---------- Reading passage
Examples that reliably trigger tool usage:

Use scrappy_markdown for https://example.com and return the top 10 links.
Call scrappy_html for https://example.com and extract title + canonical URL.
Check scrappy_stats and report if pool saturation is high.
If busy instances are above 2, call scrappy_scale with size 5.

Request Fields

Common request fields for /html and /markdown:

url (required)
viewport.width / viewport.height (optional)
user_agent (optional)
wait_ms (optional)
timeout_ms (optional)

Request constraints:

URL must be absolute http:// or https://.
URL credentials (https://user:pass@...) are rejected.
Private/local network targets are blocked by default.
wait_ms / timeout_ms / viewport / device_scale_factor are capped by server limits.

Additional field for /markdown:

prime_lazy_content (optional; scrolls through the page before extraction to trigger lazy-loaded sections)

Additional fields for /screenshot:

format (jpeg, png, webp)
quality (ignored for png)
device_scale_factor (optional DPR, minimum 1, capped by SCRAPPY_MAX_DEVICE_SCALE_FACTOR)

Configuration

Key environment variables:

Server

SCRAPPY_ADDR (default :3000)
SCRAPPY_ALLOWED_IPS (comma-separated IPs/CIDRs)
SCRAPPY_TRUSTED_PROXY_CIDRS (comma-separated proxy CIDRs allowed to set X-Forwarded-For / X-Real-IP)

Security Controls

SCRAPPY_ALLOWED_TARGET_HOSTS (optional comma-separated host allowlist; supports exact host, .example.com, *.example.com, and CIDR for IP targets)
SCRAPPY_BLOCK_PRIVATE_NETWORKS (default true; blocks localhost/private/link-local/reserved targets)
SCRAPPY_ALLOW_LOOPBACK_TARGETS (default false; when true, allows localhost/loopback targets for local development)
--------------------
---------- Extracted records
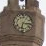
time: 6:15
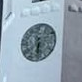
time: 6:29
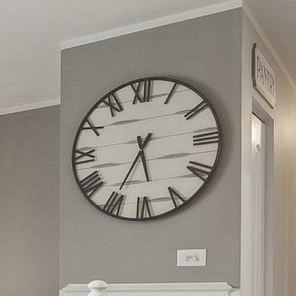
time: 5:35
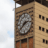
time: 2:38
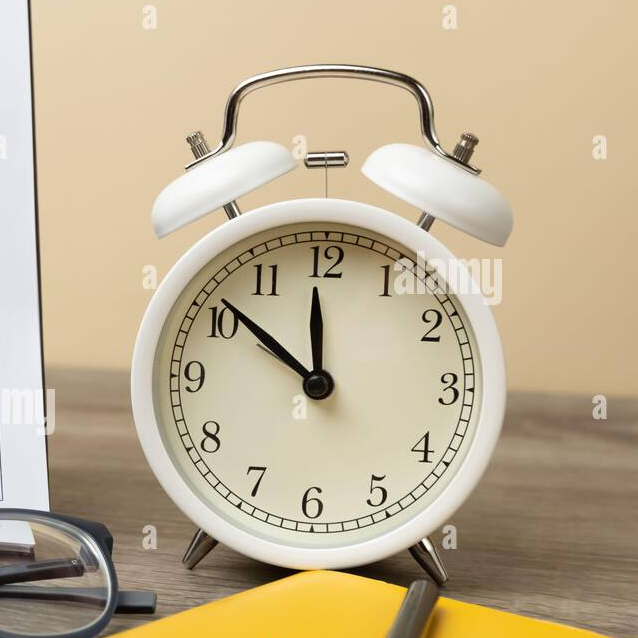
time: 11:51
--------------------
Stated problem: Update the scraping API documentation above: give everything from "wait_ms / timeout_ms" down to "capped by SCRAPPY_MAX_DEVICE_SCALE_FACTOR)" again, with "capped" changed to "limited".

Written response:
wait_ms / timeout_ms / viewport / device_scale_factor are limited by server limits.

Additional field for /markdown:

prime_lazy_content (optional; scrolls through the page before extraction to trigger lazy-loaded sections)

Additional fields for /screenshot:

format (jpeg, png, webp)
quality (ignored for png)
device_scale_factor (optional DPR, minimum 1, limited by SCRAPPY_MAX_DEVICE_SCALE_FACTOR)